Coble has an interesting post about advice for writers you should check out. I have nothing to add. I think she’s spot on. Read and write the things that make you feel fulfilled and sustained.
But I have been thinking a lot about readers. It’s funny. I am really so spoiled by y’all that it makes me really pissed when things get off track at Pith. I mean, Pith should be a dream, right? Tons more people read over there, so you’d think there’s be a lot more knowledge to go around, more interesting discussions, but by and large, no. And I’ve become more… short with my attention. The second it becomes obvious that the likelihood of the comment thread just being a clusterfuck, I stop reading. And it’s not even that I don’t think there’s anything to be gained. I do believe that there was a time in my life when I would have really struggled to engage even the trolls and to try to figure out what they are saying and what motivates them.
But whatever trait that was, and possibly it was a good one, it’s gone now. I just feel like I shouldn’t have to open myself up to that amount of terrible noise just to eventually find an insightful gem.
I was listening to Lindsey talk to her friend, Ed, who is sadly not that Eddie Arnold, who I believe is dead and had a large penis. I make no claims either way for this Ed Arnold’s penis. Probably, considering what Lindsey and Ed are talking about, and the ways I agree with them, I should delete these sentences. And isn’t that part of the shame of how blogging has changed? Or at least my approach to blogging? I mean, people, I used to tell you about my boob freckle. I keep reading these polemics about pubic hair and I have opinions about it–namely, I don’t care what you do, but if you are over 25 and you get it all lasered off thinking that there’s no possible way a full-hair cooter will ever come back into style, you forget how youth and rebellion works. Believe, especially if “old” women can’t grow it any more, that young women will take it up as some ironic, fun throwback that marks them as different. Why? Because that’s what you do when you’re young–come up with ways you think your elders are stupid and out of touch and not as free as you.
And in some ways you’re right and in some ways you’re wrong.
Anyway, just something to consider.
And a nod to the old days, which, for better or for worse, are gone.
I heard from K. today about the book and she is loving it.

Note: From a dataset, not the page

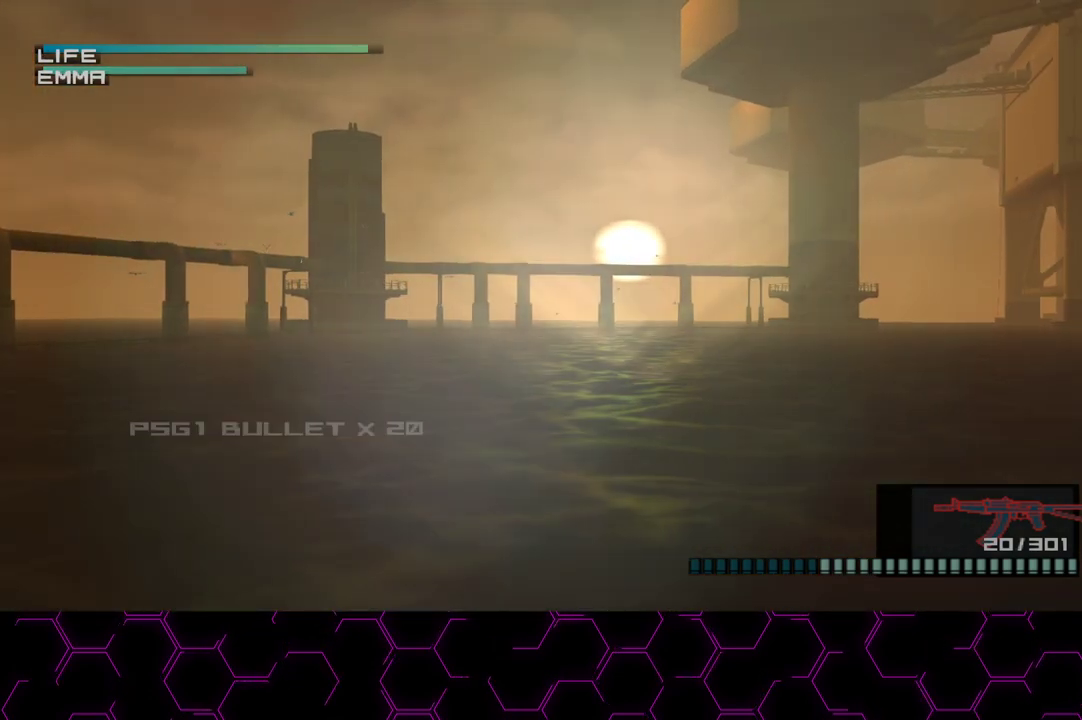
{"buttons": ["R1"], "left_stick": "center", "right_stick": "center", "events": [[33, "L3", "up"], [183, "L3", "down"], [283, "L3", "up"]]}
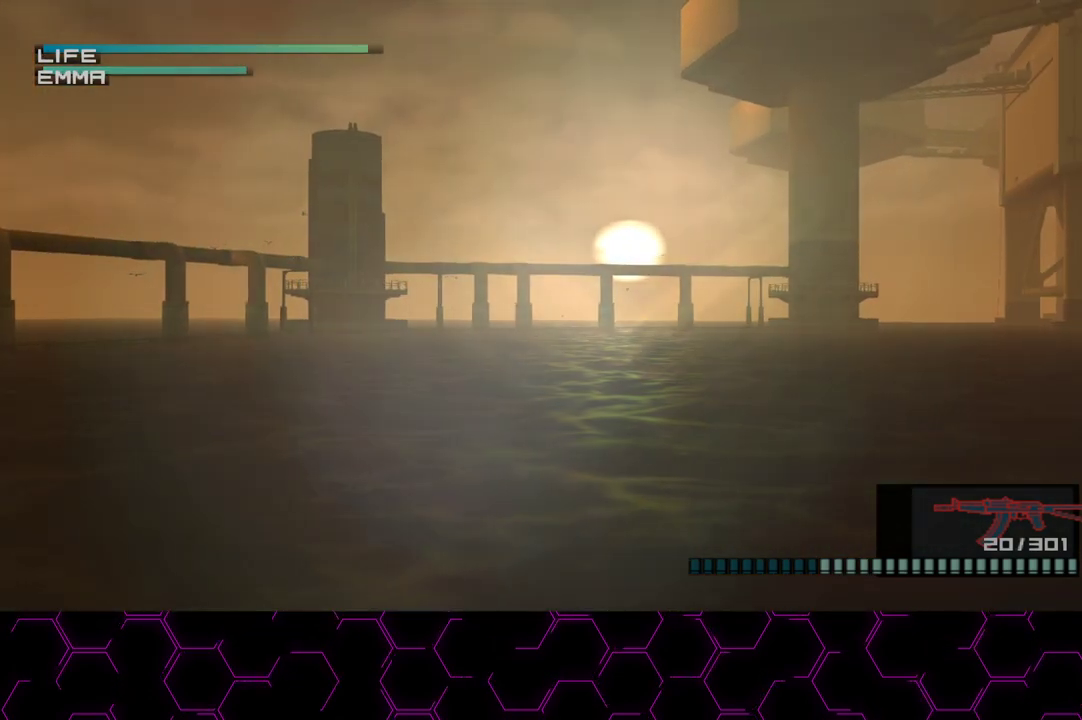
{"buttons": ["R1"], "left_stick": "center", "right_stick": "center", "events": []}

Which, on the one hand, is a great relief and on the other hand, yes, people who’ve read it seem to really like it, so I should maybe stop worrying about if people will like it and more fret about more tangible things like if I have Tow-head/toe-head spelled correctly and if I will ever learn when someone lies and when they lay.
But it’s funny. I picked readers like you put together a team of superheroes, each reader obviously someone who likes reading, but who brings his or her own unique skill-set and experiences to the manuscript. On the one hand, this is good. I was able to ask each person to look at certain things and make sure they rang true. And I knew if multiple people were like “Um…. I don’t know about this part” then I really needed to look at that part. But it also means that each time I hear from someone, I’m like “I can’t read this email! I can’t listen! I need a stunt double to do this for me!” because that person may have seen something no one else saw.
Like, you know, Wonder Woman can comment about the Invisible Jet, but you’re going to need Aquaman to tell you if you got the sounds of clams singing right.
So, I get nervous.
But speaking of Lindsey, the other reason you should listen to that is that, other than the gal who runs the office at my heating and cooling place, she has the most beautiful Tennessee accent. If that’s what rubs off on me from living here, that I begin to speak like the sound of it is an art, it will be worth every second.
One thing I feel bad for people who aren’t from the South about is that pretty much the only “Southern” accents they ever hear are the fake Southern accents of tv and the movies. But it’s not like that at all when you live here. Just Tennessee alone has four or five really distinctive accents. Someone from Chattanooga doesn’t sound like someone from Memphis who doesn’t sound like someone from Johnson City and none of them sound like my heating and air conditioning gal who sounds like she could fix your HVAC system and make you a pie without breaking a sweat.
Anyway, I bring that up because one of my characters is called Paw Paw, which is a term of endearment for one’s grandfather I hadn’t heard until I moved south. In the Midwest, in general, you are “Grandpa.” You might occasionally meet a “Granddad” but I feel like a “Granddad” is almost always going to be an engineer or someone who teaches you how to drink whiskey.
My nephews call my dad “Paw Paw Brent” though, which I love. My North Carolina nephew, especially when he’s kind of tired and whiny can drag it out so cute “PaWWWWW PaWWWWWWW Breyent.” My Georgia nephew says it almost like “Pawhp awh Brent.”
My East Tennessee reader thought it should be Pa Paw and we ended up having a really interesting raucous discussion about this on Twitter and again, it became obvious that the way you pronounce this varies a lot by what we might call micro-region.
So, I’m leaving it spelled Paw Paw, but you can bet, if I have to read it in various parts of the state, I’m going to ask how they’d say it and try to match it. Ha ha ha.
Shoot, this has been a meandering post. And I’m not sure how to tie it all back together so… I’ll just end here.